## TRY IT
Below are lines of data; restate word for word those running from the line containing "camera: 40 degrees right, 0 degrees up" to the line containing "beige tray [401,336,546,447]", inclusive, and no others.

#### INPUT ####

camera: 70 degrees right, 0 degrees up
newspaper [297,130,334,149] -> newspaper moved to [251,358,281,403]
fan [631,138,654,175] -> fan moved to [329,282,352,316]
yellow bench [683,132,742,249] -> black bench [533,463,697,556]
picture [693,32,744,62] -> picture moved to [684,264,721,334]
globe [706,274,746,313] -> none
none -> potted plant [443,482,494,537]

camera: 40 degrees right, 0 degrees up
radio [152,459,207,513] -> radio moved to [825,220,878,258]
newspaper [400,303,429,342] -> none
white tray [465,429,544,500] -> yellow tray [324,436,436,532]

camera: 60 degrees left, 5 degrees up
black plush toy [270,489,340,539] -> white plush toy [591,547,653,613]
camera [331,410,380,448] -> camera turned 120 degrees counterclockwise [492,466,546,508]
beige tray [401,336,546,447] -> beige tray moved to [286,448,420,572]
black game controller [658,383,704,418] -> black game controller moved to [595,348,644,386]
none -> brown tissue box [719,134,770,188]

####
#### INPUT ####

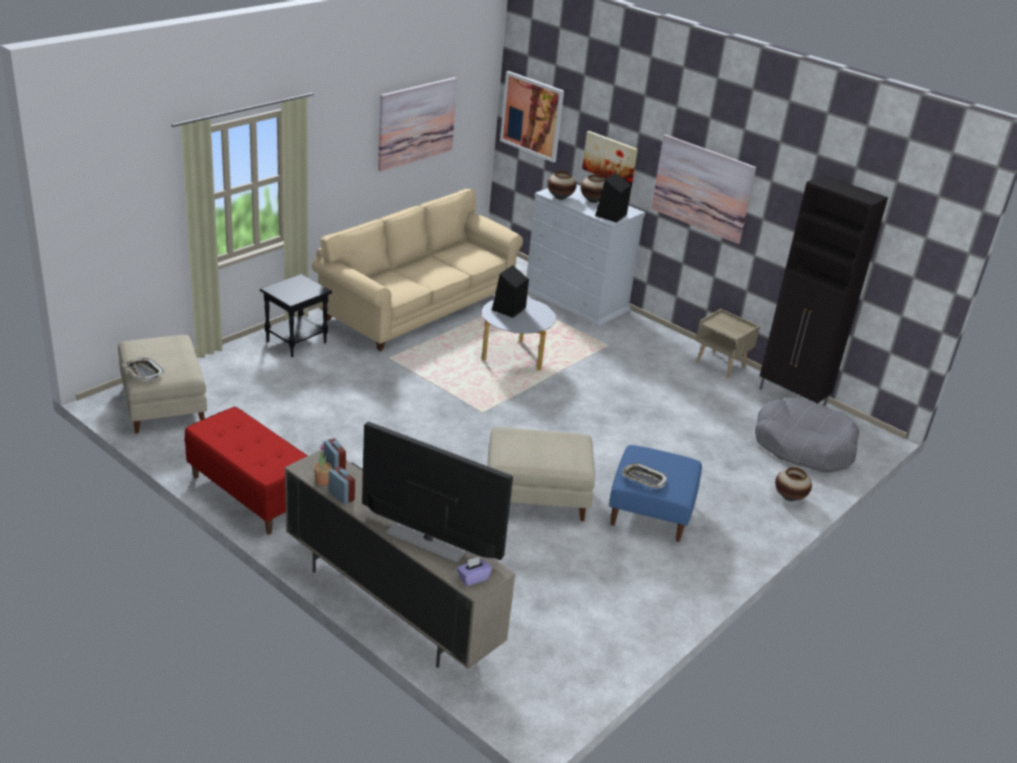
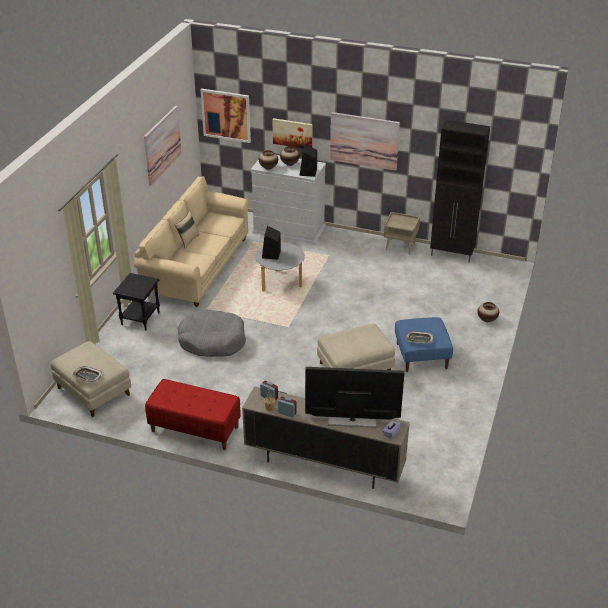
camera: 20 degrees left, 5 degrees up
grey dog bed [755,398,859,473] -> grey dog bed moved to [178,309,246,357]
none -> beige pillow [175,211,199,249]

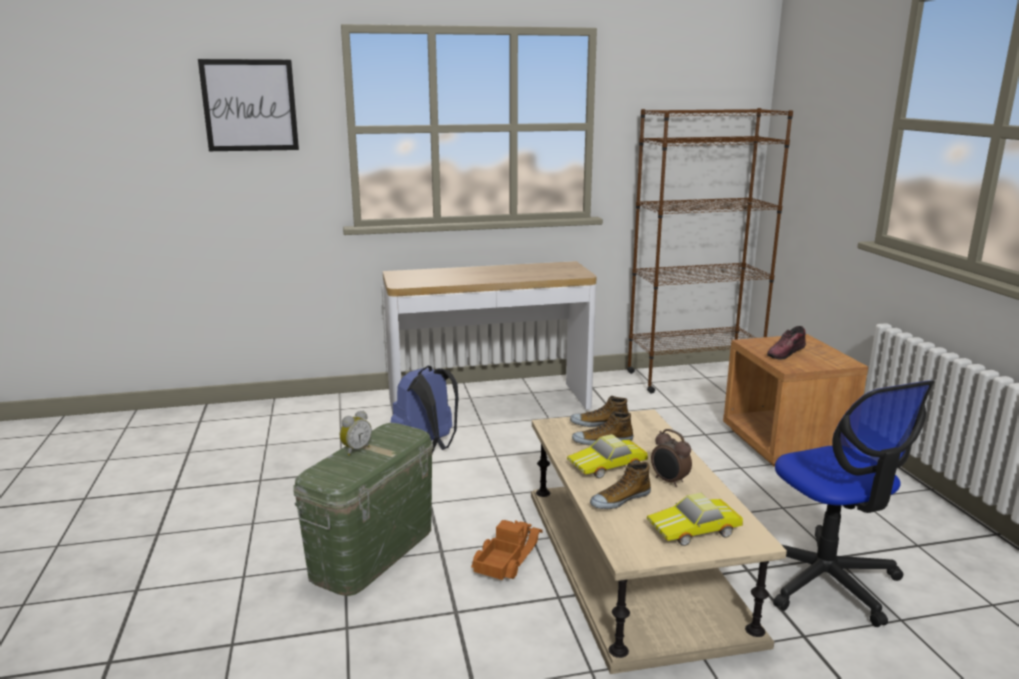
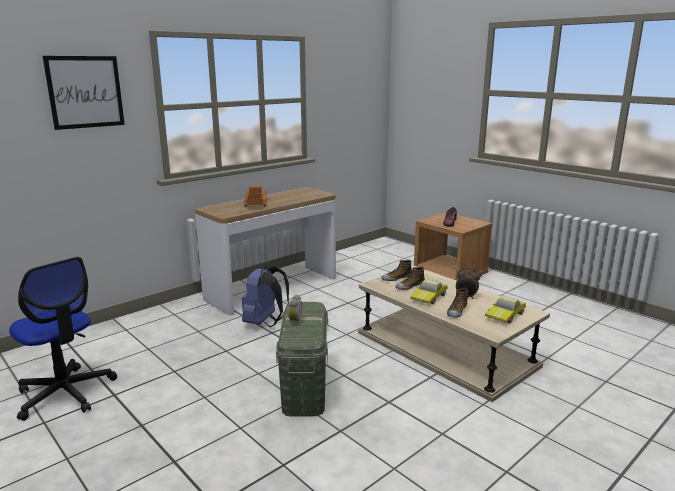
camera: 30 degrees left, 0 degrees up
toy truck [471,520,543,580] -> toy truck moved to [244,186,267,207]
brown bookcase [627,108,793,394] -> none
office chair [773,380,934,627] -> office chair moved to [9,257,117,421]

####

## REPLY TO THE TASK
camera: 40 degrees right, 0 degrees up
radio [152,459,207,513] -> radio moved to [825,220,878,258]
newspaper [400,303,429,342] -> none
white tray [465,429,544,500] -> yellow tray [324,436,436,532]

camera: 60 degrees left, 5 degrees up
black plush toy [270,489,340,539] -> white plush toy [591,547,653,613]
camera [331,410,380,448] -> camera turned 120 degrees counterclockwise [492,466,546,508]
beige tray [401,336,546,447] -> beige tray moved to [286,448,420,572]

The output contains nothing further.